Integration; Other Issuances of Shares from Purchase Agreement
THIS AGREEMENT is made as of the 24th day of January, 2017, by and among Salon Media Group, Inc. (the "Company"), a corporation organized under the laws of the State of Delaware, with its principal offices at 870 Market Street, San Francisco, California 94102 and the purchasers whose names and addresses are set forth on the signature pages hereof (collectively, the "Purchasers" and each a "Purchaser").
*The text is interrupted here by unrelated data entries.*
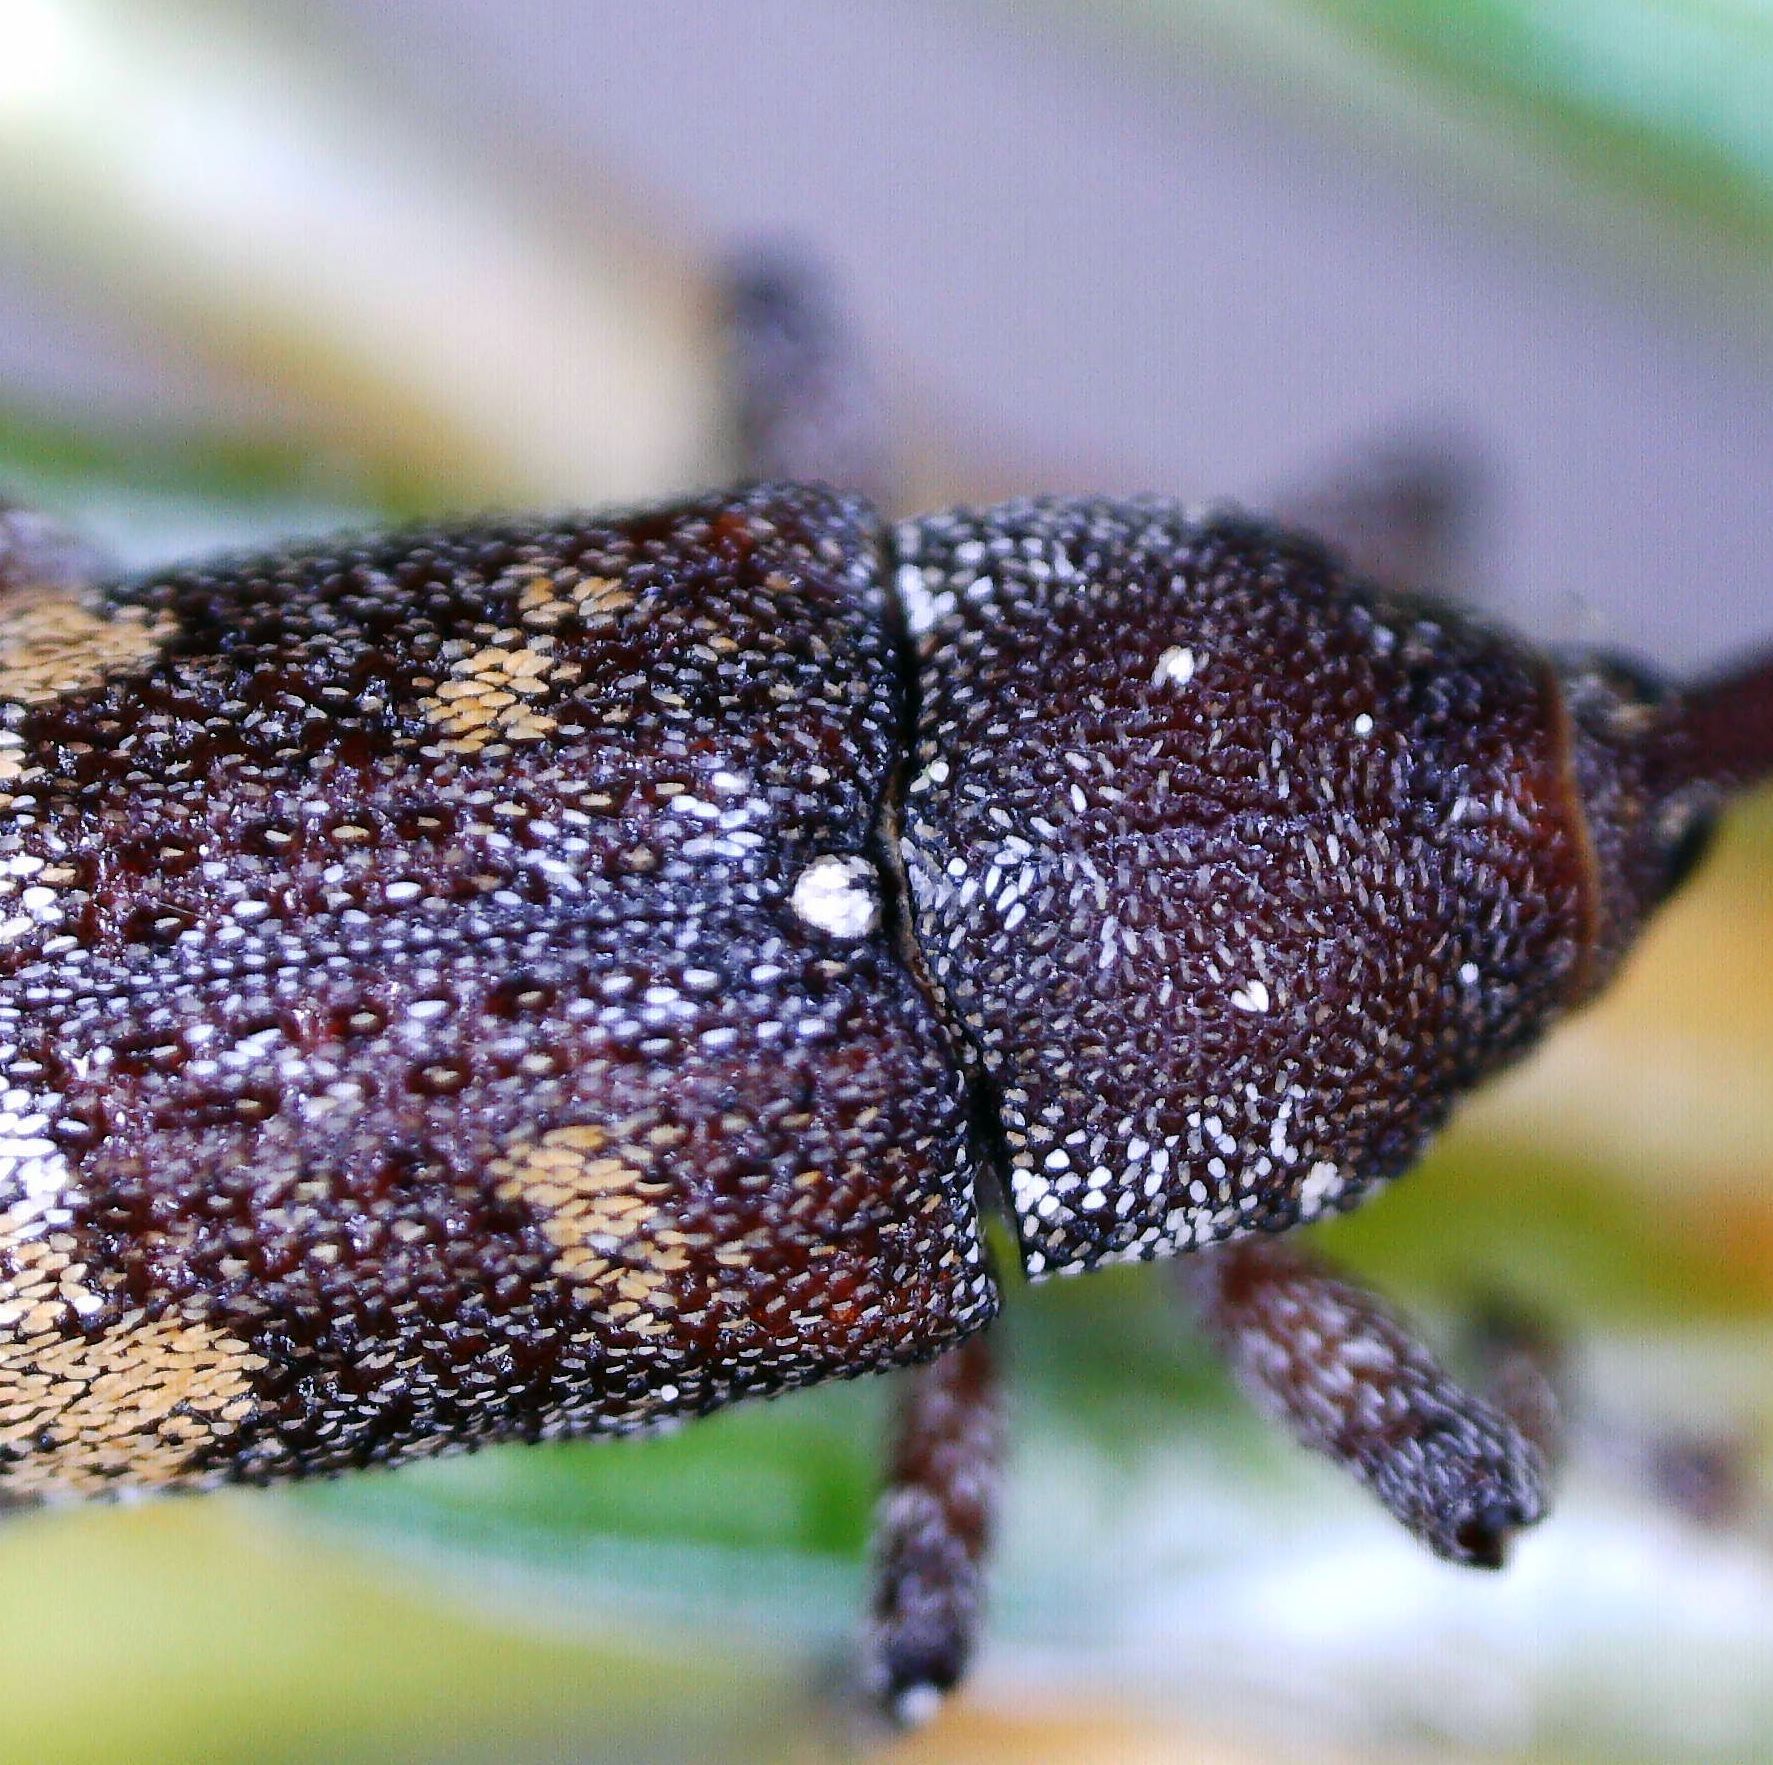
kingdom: Animalia
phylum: Arthropoda
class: Insecta
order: Coleoptera
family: Curculionidae
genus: Pissodes
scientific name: Pissodes castaneus
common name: Banded pine weevil
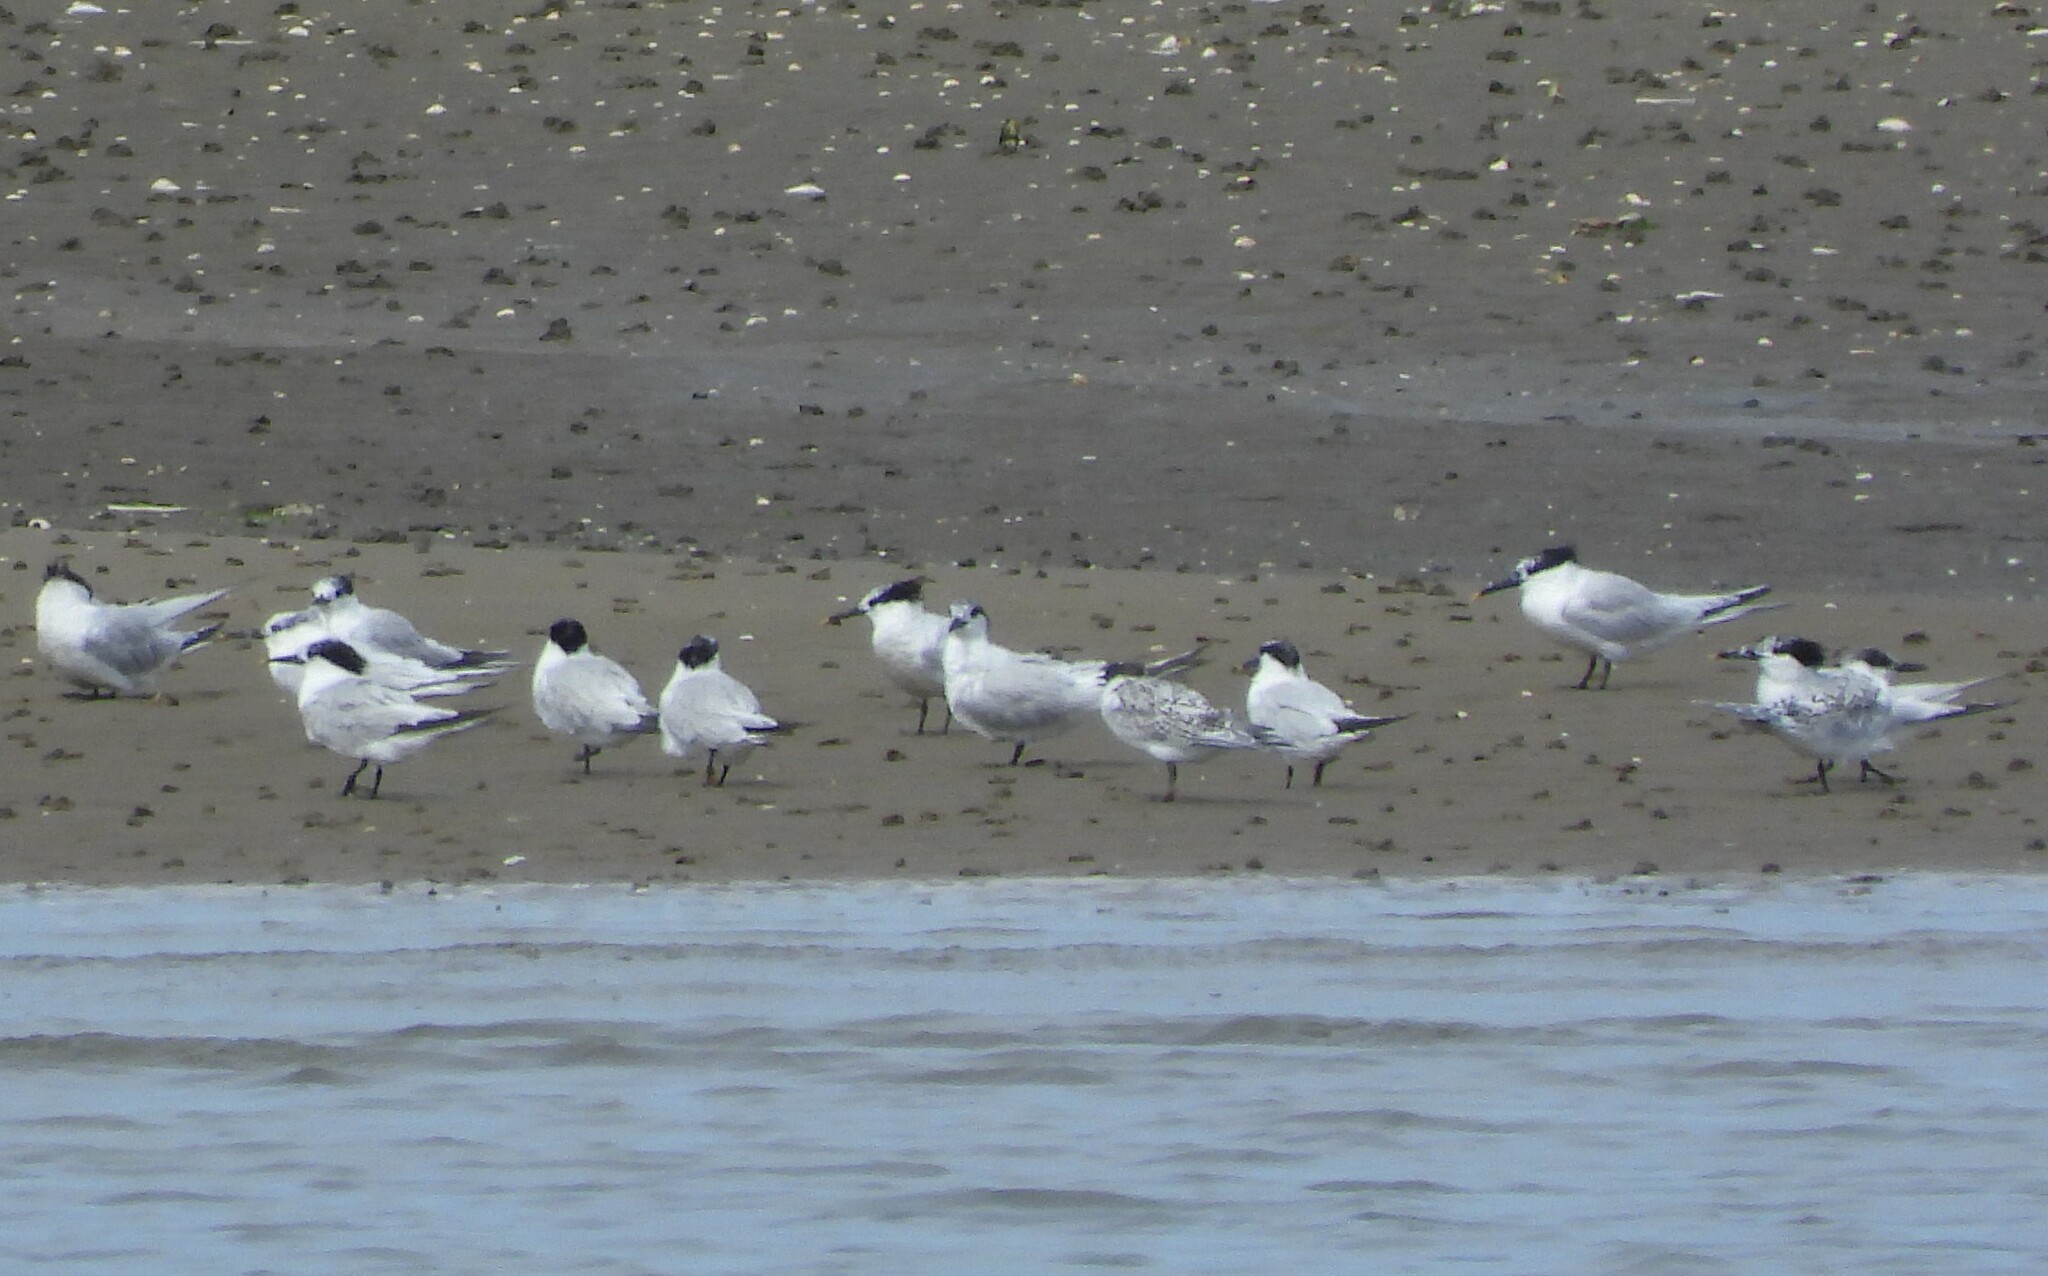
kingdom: Animalia
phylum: Chordata
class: Aves
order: Charadriiformes
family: Laridae
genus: Thalasseus
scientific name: Thalasseus sandvicensis
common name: Sandwich tern
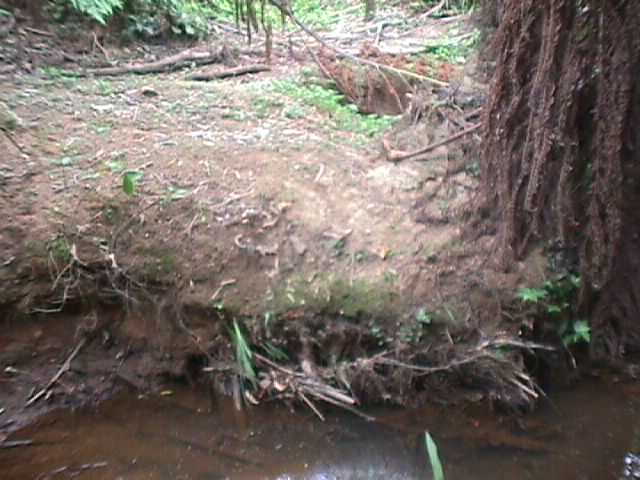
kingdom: Plantae
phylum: Tracheophyta
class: Liliopsida
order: Asparagales
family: Iridaceae
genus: Crocosmia
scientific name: Crocosmia crocosmiiflora
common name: Montbretia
Integration; Other Issuances of Shares. Neither the Company nor any Person acting on its behalf, has issued any shares of Common Stock or shares of any series of preferred stock or other securities or instruments convertible into, exchangeable for or otherwise entitling the holder thereof to acquire shares of Common Stock which would be integrated with the sale of the Shares to such Purchaser for purposes of the Securities Act or of any applicable stockholder approval provisions, including, without limitation, under the rules and regulations of any exchange or automated quotation system on which any of the securities of the Company are listed or designated, nor will the Company take any action or steps that would require registration of any of the Shares under the Securities Act or cause the offering of the Shares to be integrated with other offerings. Assuming the accuracy of the representations and warranties of the Purchaser, the offer and sale of the Shares by the Company to the Purchaser pursuant to this Agreement will be exempt from the registration requirements of the Securities Act.